An unchanged copy of each entry below is needed; keep the pictures out of it.

## STUDY MATERIAL:
━━━━━━

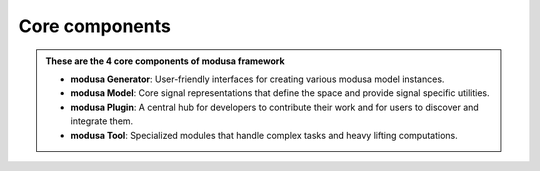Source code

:Core components
===============

.. image:: ../images/core_components_nobg.png
   :target: index.html
   :alt: modusa components diagram
   :width: 60%
   :class: responsive-img
   :align: center
   
.. admonition:: **These are the 4 core components of modusa framework**

      - **modusa Generator**: User-friendly interfaces for creating various modusa model instances.
      - **modusa Model**: Core signal representations that define the space and provide signal specific utilities.
      - **modusa Plugin**: A central hub for developers to contribute their work and for users to discover and integrate them.
      - **modusa Tool**: Specialized modules that handle complex tasks and heavy lifting computations.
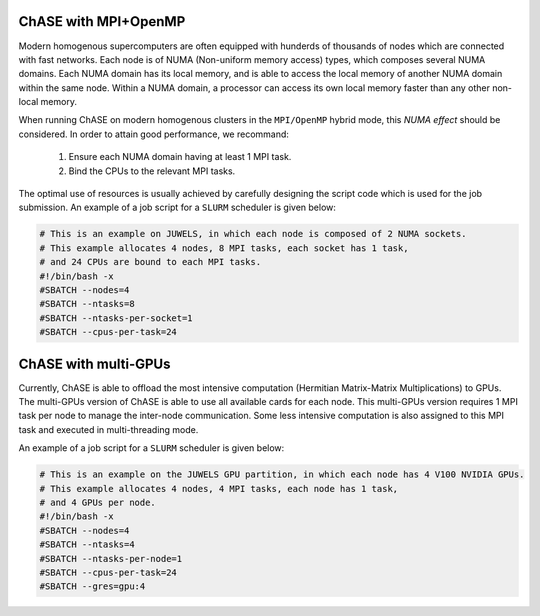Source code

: ChASE with MPI+OpenMP
---------------------

Modern homogenous supercomputers are often equipped with hunderds of thousands of nodes which
are connected with fast networks. Each node is of NUMA (Non-uniform memory access) types, which
composes several NUMA domains. Each NUMA domain has its local memory, and is able to access the
local memory of another NUMA domain within the same node. Within a
NUMA domain, a processor can access
its own local memory faster than any other non-local memory.

When running ChASE on modern homogenous clusters in the ``MPI/OpenMP`` hybrid mode, this `NUMA effect`
should be considered. In order to attain good performance, we recommand:

    1. Ensure each NUMA domain having at least 1 MPI task.
    
    2. Bind the CPUs to the relevant MPI tasks.

The optimal use of resources is usually achieved by carefully
designing the script code which is used for the job submission. An
example of a job script for a  ``SLURM`` scheduler is given below:

.. code-block:: bash

    # This is an example on JUWELS, in which each node is composed of 2 NUMA sockets.
    # This example allocates 4 nodes, 8 MPI tasks, each socket has 1 task,
    # and 24 CPUs are bound to each MPI tasks.
    #!/bin/bash -x
    #SBATCH --nodes=4
    #SBATCH --ntasks=8
    #SBATCH --ntasks-per-socket=1
    #SBATCH --cpus-per-task=24

ChASE with multi-GPUs
---------------------

Currently, ChASE is able to offload the most intensive computation (Hermitian Matrix-Matrix 
Multiplications) to GPUs. The multi-GPUs version of ChASE is able to use all available cards for
each node. This multi-GPUs version requires 1 MPI task per node to manage the inter-node 
communication. Some less intensive computation is also assigned to this MPI task and executed
in multi-threading mode.

An example of a job script for a ``SLURM`` scheduler is given below:

.. code-block:: bash

    # This is an example on the JUWELS GPU partition, in which each node has 4 V100 NVIDIA GPUs.
    # This example allocates 4 nodes, 4 MPI tasks, each node has 1 task,
    # and 4 GPUs per node.
    #!/bin/bash -x
    #SBATCH --nodes=4
    #SBATCH --ntasks=4
    #SBATCH --ntasks-per-node=1
    #SBATCH --cpus-per-task=24
    #SBATCH --gres=gpu:4
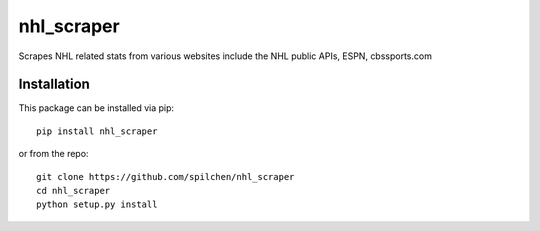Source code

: ===========
nhl_scraper
===========

Scrapes NHL related stats from various websites include the NHL public APIs, ESPN, cbssports.com

Installation
------------

This package can be installed via pip:

::

  pip install nhl_scraper


or from the repo:

::

  git clone https://github.com/spilchen/nhl_scraper
  cd nhl_scraper
  python setup.py install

━━━━━━

## ANSWER FOR THE TASK:
Source code

:Core components
===============

.. image:: ../images/core_components_nobg.png
   :target: index.html
   :alt: modusa components diagram
   :width: 60%
   :class: responsive-img
   :align: center
   
.. admonition:: **These are the 4 core components of modusa framework**

      - **modusa Generator**: User-friendly interfaces for creating various modusa model instances.
      - **modusa Model**: Core signal representations that define the space and provide signal specific utilities.
      - **modusa Plugin**: A central hub for developers to contribute their work and for users to discover and integrate them.
      - **modusa Tool**: Specialized modules that handle complex tasks and heavy lifting computations.
Source code

: ChASE with MPI+OpenMP
---------------------

Modern homogenous supercomputers are often equipped with hunderds of thousands of nodes which
are connected with fast networks. Each node is of NUMA (Non-uniform memory access) types, which
composes several NUMA domains. Each NUMA domain has its local memory, and is able to access the
local memory of another NUMA domain within the same node. Within a
NUMA domain, a processor can access
its own local memory faster than any other non-local memory.

When running ChASE on modern homogenous clusters in the ``MPI/OpenMP`` hybrid mode, this `NUMA effect`
should be considered. In order to attain good performance, we recommand:

    1. Ensure each NUMA domain having at least 1 MPI task.
    
    2. Bind the CPUs to the relevant MPI tasks.

The optimal use of resources is usually achieved by carefully
designing the script code which is used for the job submission. An
example of a job script for a  ``SLURM`` scheduler is given below:

.. code-block:: bash

    # This is an example on JUWELS, in which each node is composed of 2 NUMA sockets.
    # This example allocates 4 nodes, 8 MPI tasks, each socket has 1 task,
    # and 24 CPUs are bound to each MPI tasks.
    #!/bin/bash -x
    #SBATCH --nodes=4
    #SBATCH --ntasks=8
    #SBATCH --ntasks-per-socket=1
    #SBATCH --cpus-per-task=24

ChASE with multi-GPUs
---------------------

Currently, ChASE is able to offload the most intensive computation (Hermitian Matrix-Matrix 
Multiplications) to GPUs. The multi-GPUs version of ChASE is able to use all available cards for
each node. This multi-GPUs version requires 1 MPI task per node to manage the inter-node 
communication. Some less intensive computation is also assigned to this MPI task and executed
in multi-threading mode.

An example of a job script for a ``SLURM`` scheduler is given below:

.. code-block:: bash

    # This is an example on the JUWELS GPU partition, in which each node has 4 V100 NVIDIA GPUs.
    # This example allocates 4 nodes, 4 MPI tasks, each node has 1 task,
    # and 4 GPUs per node.
    #!/bin/bash -x
    #SBATCH --nodes=4
    #SBATCH --ntasks=4
    #SBATCH --ntasks-per-node=1
    #SBATCH --cpus-per-task=24
    #SBATCH --gres=gpu:4
Source code

: ===========
nhl_scraper
===========

Scrapes NHL related stats from various websites include the NHL public APIs, ESPN, cbssports.com

Installation
------------

This package can be installed via pip:

::

  pip install nhl_scraper


or from the repo:

::

  git clone https://github.com/spilchen/nhl_scraper
  cd nhl_scraper
  python setup.py install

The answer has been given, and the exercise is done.